* Exercise requirements: In the records, find each line where "username" occurs, and copy it.

* Data for review:
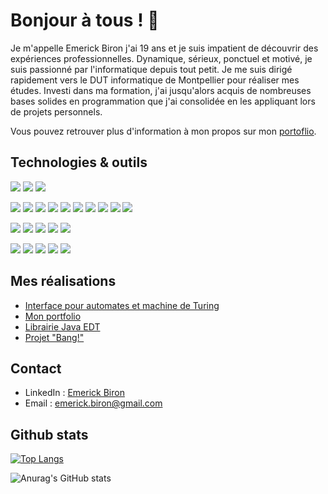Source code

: # Bonjour à tous ! 👋

Je m'appelle Emerick Biron j'ai 19 ans et je suis impatient de découvrir des expériences professionnelles.
Dynamique, sérieux, ponctuel et motivé, je suis passionné par l'informatique depuis tout petit. Je me suis dirigé rapidement vers le DUT informatique de Montpellier pour réaliser mes études.
Investi dans ma formation, j'ai jusqu'alors acquis de nombreuses bases solides en programmation que j'ai consolidée en les appliquant lors de projets personnels.

Vous pouvez retrouver plus d'information à mon propos sur mon [portoflio](https://emerick-biron.github.io/portfolio/).

## Technologies & outils

![](https://img.shields.io/badge/Debian-informationals?style=flat&logo=Debian&color=A81D33&logoColor=FFF)
![](https://img.shields.io/badge/Ubuntu-informationals?style=flat&logo=Ubuntu&color=E95420&logoColor=FFF)
![](https://img.shields.io/badge/Windows-informationals?style=flat&logo=windows&color=0078D6&logoColor=FFF)

![](https://img.shields.io/badge/Java-informationals?style=flat&logo=java&color=007396&logoColor=FFF)
![](https://img.shields.io/badge/Python-informationals?style=flat&logo=python&color=3776AB&logoColor=FFF)
![](https://img.shields.io/badge/HTML5-informationals?style=flat&logo=html5&color=E34F26&logoColor=FFF)
![](https://img.shields.io/badge/CSS3-informationals?style=flat&logo=css3&color=1572B6&logoColor=FFF)
![](https://img.shields.io/badge/JavaScript-informationals?style=flat&logo=javascript&color=C7B61A&logoColor=FFF)
![](https://img.shields.io/badge/PHP-informationals?style=flat&logo=php&color=777BB4&logoColor=FFF)
![](https://img.shields.io/badge/C-informationals?style=flat&logo=c&color=9DADBF&logoColor=FFF)
![](https://img.shields.io/badge/MySQL-informationals?style=flat&logo=mysql&color=4479A1&logoColor=FFF)
![](https://img.shields.io/badge/Scala-informationals?style=flat&logo=scala&color=DC322F&logoColor=FFF)
![](https://img.shields.io/badge/Android-informationals?style=flat&logo=android&color=3DDC84&logoColor=FFF)

![](https://img.shields.io/badge/Git-informationals?style=flat&logo=git&color=F05032&logoColor=FFF)
![](https://img.shields.io/badge/GitHub-informationals?style=flat&logo=github&color=181717&logoColor=FFF)
![](https://img.shields.io/badge/GitLab-informationals?style=flat&logo=gitlab&color=FCA121&logoColor=FFF)
![](https://img.shields.io/badge/Maven-informationals?style=flat&logo=apachemaven&color=C71A36&logoColor=FFF)
![](https://img.shields.io/badge/Gradle-informationals?style=flat&logo=gradle&color=02303A&logoColor=FFF)

![](https://img.shields.io/badge/IntelliJ%20Idea-informationals?style=flat&logo=intellijidea&color=C40D5E&logoColor=FFF)
![](https://img.shields.io/badge/WebStorm-informationals?style=flat&logo=webstorm&color=00CED8&logoColor=FFF)
![](https://img.shields.io/badge/PyCharm-informationals?style=flat&logo=pycharm&color=A4AB29&logoColor=FFF)
![](https://img.shields.io/badge/Android%20Studio-informationals?style=flat&logo=androidstudio&color=3DDC84&logoColor=FFF)
![](https://img.shields.io/badge/Visual%20Studio%20Code-informationals?style=flat&logo=visualstudiocode&color=007ACC&logoColor=FFF)

## Mes réalisations

- [Interface pour automates et machine de Turing](https://emerick-biron.github.io/portfolio/pages/realisations.html#atmt-mt)
- [Mon portfolio](https://emerick-biron.github.io/portfolio/pages/realisations.html#portfolio)
- [Librairie Java EDT](https://emerick-biron.github.io/portfolio/pages/realisations.html#edt)
- [Projet "Bang!"](https://emerick-biron.github.io/portfolio/pages/realisations.html#bang)

## Contact

- LinkedIn : [Emerick Biron](https://www.linkedin.com/in/emerick-biron-90630b1b7/)
- Email : [emerick.biron@gmail.com](mailto:emerick.biron@gmail.com)

## Github stats

[![Top Langs](https://github-readme-stats.vercel.app/api/top-langs/?username=emerick-biron&layout=compact&theme=radical)](https://github.com/anuraghazra/github-readme-stats)

![Anurag's GitHub stats](https://github-readme-stats.vercel.app/api?username=emerick-biron&show_icons=true&theme=radical)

* Output below:
[![Top Langs](https://github-readme-stats.vercel.app/api/top-langs/?username=emerick-biron&layout=compact&theme=radical)](https://github.com/anuraghazra/github-readme-stats)
![Anurag's GitHub stats](https://github-readme-stats.vercel.app/api?username=emerick-biron&show_icons=true&theme=radical)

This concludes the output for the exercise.